Il Messaggero Umbria 30 settembre 2025

IL CASO

GUBBIO La Spartan Race se ne va. Sembra di rivedere per filo e per segno quanto già successe nel 2013 con la fiction Don Matteo con Terence Hill che prese a sorpresa, tra i silenzi generali a palazzo Pretorio con l’allora sindaco di centrosinistra Diego Guerrini, la via di Spoleto dopo otto fortunatissime serie.

Stavolta sarà Orte, in provincia di Viterbo al confine con il ternano, la nuova sede della manifestazione leader mondiale nelle corse a ostacoli (Obstacle course racing, Ocr) che combinano corsa, forza e resistenza fisica per superare una serie di sfide su un percorso off-road. I partecipanti devono affrontare ostacoli naturali e artificiali, come muri da scavalcare, corde su cui arrampicarsi, attraversamenti di fango e trasporto di pesi, per mettere alla prova la loro preparazione fisica e mentale. Gubbio l’ha ospitata per tre anni e lo scorso 12 e 13 aprile ha visto per la prima volta coinvolta l’amministrazione comunale di centrodestra guidata dal sindaco Vittorio Fiorucci, dopo le edizioni precedenti del 2023 e 2024 con il predecessore Filippo Mario Stirati, con la presenza di circa 5.000 appassionati, più familiari e amici al seguito.

È uscito allo scoperto il Comune di Orte che ha rivelato pubblicamente come, su richiesta della società CSport marketing, abbia dato la propria disponibilità a ospitare nuovamente la Spartan Race il prossimo anno, nelle giornate del 25 e 26 aprile 2026. «La città si accinge – ha scritto l’amministrazione comunale del viterbese – ad accogliere di nuovo l’evento sportivo che aveva già ospitato negli anni dal 2015 al 2019. La manifestazione sportiva di risonanza mondiale porta benefici in termini di promozione del territorio e dell’immagine del nostro comune, traendo un tornaconto positivo dal punto di vista economico, ricettivo e turistico. Nell’ultima edizione disputata a Orte nel 2019, infatti, la città fu invasa da migliaia di spartans, oltre 7.000 furono i partecipanti, e da almeno altrettanti tra accompagnatori e turisti, per un week end diverso e curioso, a carattere non solo sportivo, ma anche storico e culturale. Un evento che fu un’ottima vetrina per la promozione turistica locale».

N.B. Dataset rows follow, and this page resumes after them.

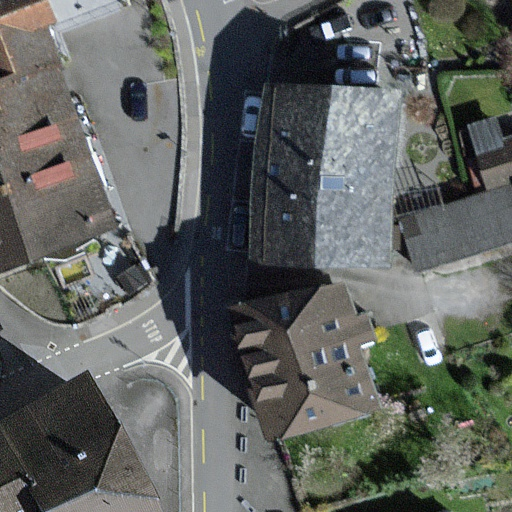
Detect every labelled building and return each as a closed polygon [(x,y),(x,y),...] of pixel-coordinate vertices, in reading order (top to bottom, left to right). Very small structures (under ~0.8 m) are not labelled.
[(130,15),(125,0),(0,0),(0,276),(127,233),(90,128),(59,40),(130,15)] [(390,270),(403,92),(271,82),(258,261),(390,270)] [(498,115),(470,124),(490,189),(399,217),(415,267),(511,235),(511,138),(506,140),(498,115)] [(362,318),(350,278),(241,310),(282,445),(389,413),(371,351),(386,346),(376,314),(362,318)] [(0,511),(145,511),(126,476),(75,384),(0,424),(0,511)]
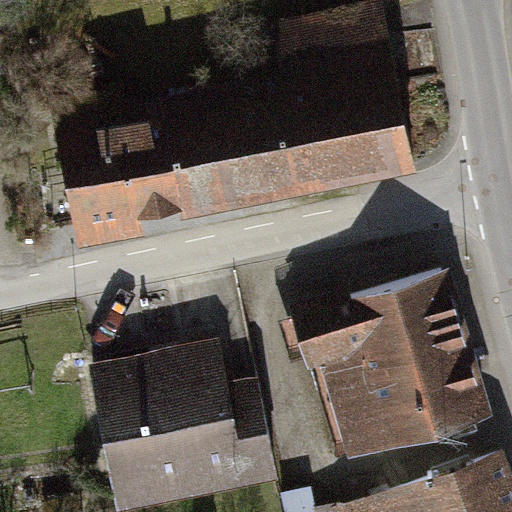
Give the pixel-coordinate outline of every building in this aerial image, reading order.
[(164,93),(185,214),(415,170),(382,1),(267,23),(276,72),(164,93)] [(185,214),(164,93),(128,100),(125,85),(42,101),(68,237),(185,214)] [(481,400),(439,270),(300,316),(342,446),(481,400)] [(214,333),(90,359),(119,497),(272,465),(252,374),(224,380),(214,333)] [(511,511),(511,479),(502,449),(335,503),(337,511),(511,511)]
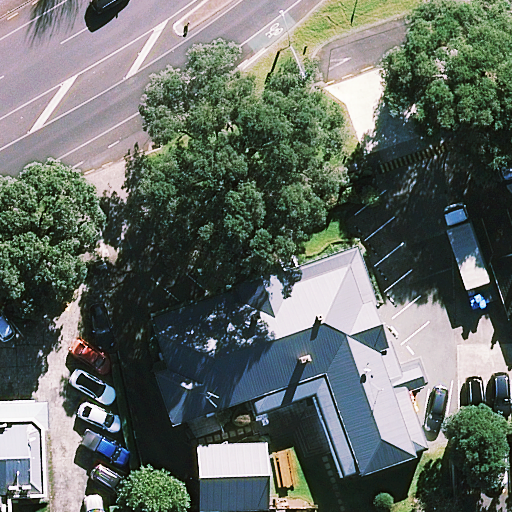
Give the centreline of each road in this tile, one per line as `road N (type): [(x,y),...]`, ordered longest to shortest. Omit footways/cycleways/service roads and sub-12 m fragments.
road 1 (secondary): [(274,0),(192,57),(79,89)]
road 2 (residential): [(511,2),(324,68)]
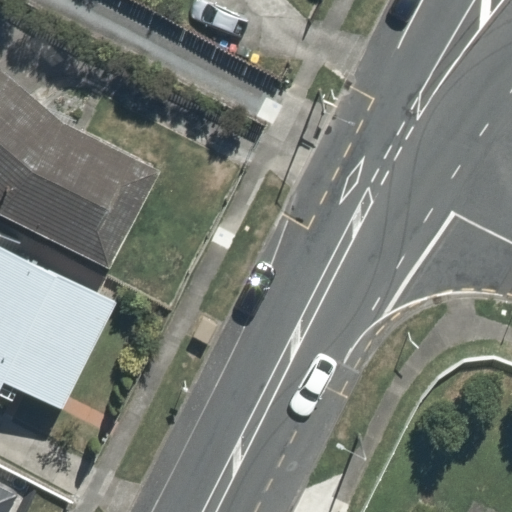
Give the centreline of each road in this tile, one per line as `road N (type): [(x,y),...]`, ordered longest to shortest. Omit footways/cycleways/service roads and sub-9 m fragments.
road 1 (tertiary): [(383,173),(209,511)]
road 2 (tertiary): [(490,1),(383,173)]
road 3 (residential): [(383,173),(511,238)]
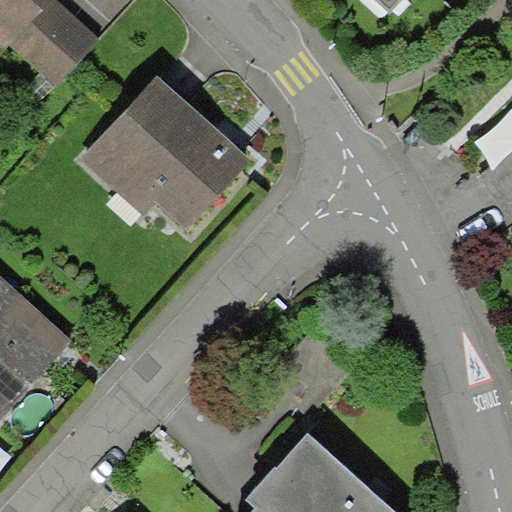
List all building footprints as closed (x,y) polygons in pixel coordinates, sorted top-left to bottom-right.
[(0,0),(0,39),(54,89),(99,39),(55,0),(0,0)] [(412,0),(376,0),(396,18),(412,0)] [(259,163),(163,73),(78,163),(146,227),(159,213),(187,239),(259,163)] [(511,234),(511,149),(468,184),(510,236),(511,234)] [(0,284),(0,431),(73,349),(0,284)] [(269,379),(311,427),(373,374),(330,325),(269,379)] [(398,511),(310,429),(247,496),(261,509),(258,511),(398,511)]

Da palazzo Pretorio tutto tace, anche se fonti interne alla maggioranza del sindaco riferiscono che il timore di perdere la Spartan Race c’era perché non si è mai parlato in questi mesi dell’edizione 2026 e un organizzatore avrebbe anticipato l’orientamento di un cambio radicale sull’evento internazionale. La questione potrebbe emergere oggi in consiglio comunale davanti al sindaco Fiorucci e all’assessore allo Sport, Carlotta Colaiacovo.